The semi-transparent film may be formed not on the bottom surface 5a of the first light reflecting plate 5 but on the slope 5c of the first light reflecting plate 5, but with the first light source. Since the third light source becomes weaker, it is necessary to increase the intensity of these lights in advance. Also, considering that light is reflected using such a semi-transparent film, the first light reflection may be performed without forming the reflection processing of the second light reflection plate in the reverse direction. The same plate is used as shown in FIG. 3, and the light C incident from the left side is reflected downward by the slope 6c of the second light reflection plate 6, and the reflected light is, for example, the first light. The light may be reflected upward by the semitransparent film formed on the bottom surface 5a of the reflector to concentrate the light upward.

[0024]

According to the present invention, it is formed of a thin plate material,
Light from three directions is concentrated in one direction by stacking light reflectors that reflect light in the right angle direction, so the red light on the three light sources,
By using the three primary colors of green and blue, it is possible to supply light of any color to each pixel of a flat display panel in which many small pixels are gathered like a liquid crystal display device. Therefore, there is an effect that a flat display panel for color display can be easily realized by combining with a monochrome panel whose light transmission and non-transmission is controlled according to a voltage applied to both ends like a liquid crystal layer.

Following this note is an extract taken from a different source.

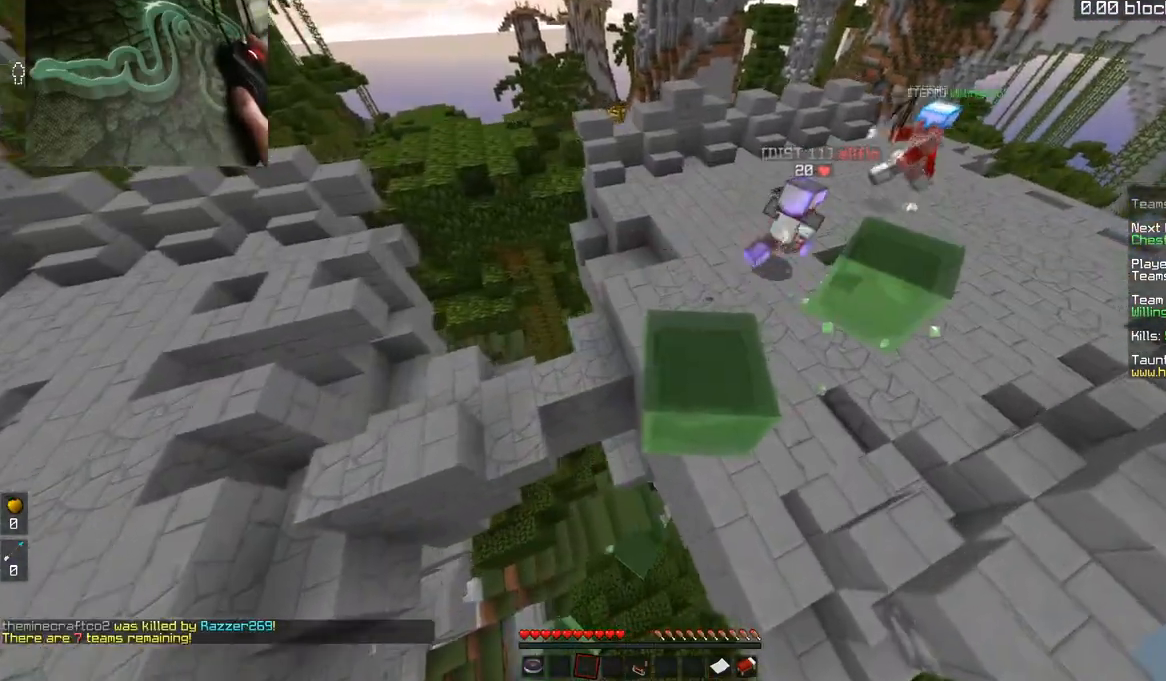
{"keys": ["d", "w"], "mouse": [], "events": [[100, "w", "down"]]}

Further, according to the present invention, since the color light source is directly used as the light emitting source without using an expensive color filter unlike the conventional color liquid crystal display device, it can be easily formed by, for example, an LED or the like. No backlight is required, and the manufacturing cost is low.

[Brief description of drawings]

FIG. 1 is a diagram illustrating the principle of a light reflecting plate used in a light source for a flat display panel that is an embodiment of the present invention.

FIG. 2 is a diagram illustrating an example of processing of a sloped surface in which light incident from the side is reflected in the vertical direction by a light reflecting plate that is an example of the present invention.

FIG. 3 is a schematic explanatory diagram of a light source for a flat display panel that is an embodiment of the present invention.

FIG. 4 is a cross-sectional explanatory view of a conventional color liquid crystal display device.

[Explanation of symbols]

 5 First Light Reflector 5a Bottom of First Light Reflector 5b Side of First Light Reflector 5c Slope of First Light Reflector 6 Second Light Reflector 6a Bottom of Second Light Reflector 6b Side surface of second light reflecting plate 6c Slope of second light reflecting plate

Claims (3)

[Claims] 1. A first light reflecting plate having a right-angled triangular cross section is arranged so that its slope faces upward, and a second light reflecting plate having a cross section similar to the cross section of the first light reflecting plate is formed. The slope is first
Is arranged so as to face the slope of the light reflection plate of
Reflective surfaces are formed on the slopes of the second light reflection plate so that light incident in a direction parallel to the bottom surface is reflected by the slopes in a direction perpendicular to the bottom surface.
From the horizontal direction to the bottom of the light reflector side red,
One of the three colors of green and blue is made incident, and the other one of the three colors is made incident on the side surface of the second light reflecting plate in a direction parallel to the bottom surface. A light source for a flat display panel, wherein the remaining one of the three colors is incident from the bottom surface of the reflection plate in a direction perpendicular to the bottom surface, and the three colors are emitted upward from the bottom surface of the second light reflection plate. . 2. The light source for a flat display panel according to claim 1, wherein a semitransparent film is formed on a bottom surface or a slope of the first light reflection plate. 3. The light source for a flat display panel according to claim 1, wherein each of the three colors of light is formed by a light emitting diode.